Russia built two power plants in occupied Crimea to free it from blackouts. They run on gas piped from Russia, so the Ukrainian drone strike that cut electricity across all of Sevastopol on 24 June hit a dependency Russia engineered into the peninsula.
Ukraine drones black out all of occupied Sevastopol. Balaklava power plant was target
Sevastopol is the home port of Russia’s Black Sea Fleet, and the blackout was the latest in a week of strikes that have left much of Crimea rationing power. The reason the damage sticks is Western sanctions: the plants run on turbines Russia can no longer properly repair, so each hit compounds the last.
The independence that runs on gas
The two plants at the center of the project—Balaklava in Sevastopol and Tavrida in Simferopol—were built to end Crimea’s reliance on imported electricity and opened by Vladimir Putin in 2019. Together, they were meant to cover about 90% of consumption, a figure Russian authorities promised at the time, and both were gas-fired, built around Siemens turbines that were transferred to Crimea and installed in breach of EU sanctions.
The peninsula’s main plants run exclusively on gas, so strikes on gas distribution and compressor stations paralyze electricity generation.
The gas the plants burn arrives from Russia, and that is the second dependency. Crimean Tatar Resource Center head Eskender Bariiev told RBC‑Ukraine that the peninsula’s main plants run exclusively on gas, so strikes on gas distribution and compressor stations paralyze electricity generation.
Ukraine said it struck the Simferopol gas distribution station and a Crimean substation on the night of 22–23 June, and power outages have begun reaching critical equipment at the peninsula’s state water utility, ISW reported.
Occupied Crimea is an energy dead-end with no grid ring of its own, dependent on a single artery from Russia and backed only by small local stations.

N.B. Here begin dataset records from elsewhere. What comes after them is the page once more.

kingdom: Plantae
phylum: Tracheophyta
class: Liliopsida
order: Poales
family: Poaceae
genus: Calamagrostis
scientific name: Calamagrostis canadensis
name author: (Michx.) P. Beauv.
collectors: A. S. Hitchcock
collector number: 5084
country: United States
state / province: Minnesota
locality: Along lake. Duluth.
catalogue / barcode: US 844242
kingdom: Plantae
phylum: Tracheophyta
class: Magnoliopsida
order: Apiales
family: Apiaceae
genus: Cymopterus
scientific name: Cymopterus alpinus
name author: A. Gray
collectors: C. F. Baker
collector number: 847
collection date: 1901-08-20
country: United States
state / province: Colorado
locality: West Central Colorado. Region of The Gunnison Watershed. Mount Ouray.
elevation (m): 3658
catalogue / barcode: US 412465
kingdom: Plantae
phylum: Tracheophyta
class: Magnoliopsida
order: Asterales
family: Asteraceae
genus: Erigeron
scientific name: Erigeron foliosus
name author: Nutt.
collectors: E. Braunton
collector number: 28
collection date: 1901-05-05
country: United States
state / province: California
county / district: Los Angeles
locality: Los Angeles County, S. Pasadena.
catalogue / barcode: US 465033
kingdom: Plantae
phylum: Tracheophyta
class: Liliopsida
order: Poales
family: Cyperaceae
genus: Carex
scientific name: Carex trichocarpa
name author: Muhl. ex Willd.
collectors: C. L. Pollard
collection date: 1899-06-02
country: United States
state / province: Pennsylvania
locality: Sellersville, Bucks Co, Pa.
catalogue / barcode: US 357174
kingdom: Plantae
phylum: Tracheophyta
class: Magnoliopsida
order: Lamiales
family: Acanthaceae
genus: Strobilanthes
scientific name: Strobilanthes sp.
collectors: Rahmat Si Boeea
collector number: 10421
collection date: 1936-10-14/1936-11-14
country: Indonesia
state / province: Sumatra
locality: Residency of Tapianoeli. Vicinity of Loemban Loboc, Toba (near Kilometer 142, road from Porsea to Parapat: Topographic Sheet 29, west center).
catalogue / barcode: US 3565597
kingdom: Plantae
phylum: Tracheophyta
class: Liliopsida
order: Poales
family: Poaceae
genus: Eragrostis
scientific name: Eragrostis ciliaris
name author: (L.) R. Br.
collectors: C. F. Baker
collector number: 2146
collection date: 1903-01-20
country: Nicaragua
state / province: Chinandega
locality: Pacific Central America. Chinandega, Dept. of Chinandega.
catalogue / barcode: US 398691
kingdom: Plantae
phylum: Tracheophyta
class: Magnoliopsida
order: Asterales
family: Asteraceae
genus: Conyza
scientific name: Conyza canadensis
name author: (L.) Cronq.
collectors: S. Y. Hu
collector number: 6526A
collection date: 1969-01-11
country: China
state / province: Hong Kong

Energy analyst Hennadii Riabtsev told Suspilne that occupied Crimea is an energy dead-end with no grid ring of its own, dependent on a single artery from Russia and backed only by small local stations sized for morning and evening peaks. He put the money Russia has poured into the peninsula since 2014 at levels comparable to Chechnya, with little to show for it in everyday life.
Sanctions keep the damage in place
The Siemens units remain under sanctions and out of proper service, and Russia is already planning new generators to cover a forecast Crimean deficit, turning to Russian and Iranian turbines because Western parts are out of reach, according to Global Energy Monitor.
The Tavrida plant will burn the same gas piped from the mainland.
Russian state media says a new block at the Tavrida plant will make it the most powerful in Crimea. It will burn the same gas piped from the mainland—more generation hung on the very supply the strikes can choke.
Even occupation officials concede the peninsula could face chronic electricity shortages by 2031, Euromaidan Press reported in December. Each strike lands on a grid that cannot be quickly or fully rebuilt.
An economy that runs on a season
Crimea’s occupation economy rests on two supports: federal subsidies and the summer tourist season. Now the season is being shut down by decree.
Russian-installed head Sergey Aksyonov announced a halt to all civilian fuel sales from 21 June, then, a day later, he suspended children’s camps and tourist stays for minors until 1 September. A season closed by order hits an economy that leans on it, on top of subsidies Moscow has to keep raising.
The peninsula now rations electricity by the hour and waits on gas and parts.
When Putin opened the two power plants in 2019, the promise was that Crimea could meet almost all of its own power needs. The peninsula now rations electricity by the hour and waits on gas and parts it cannot guarantee.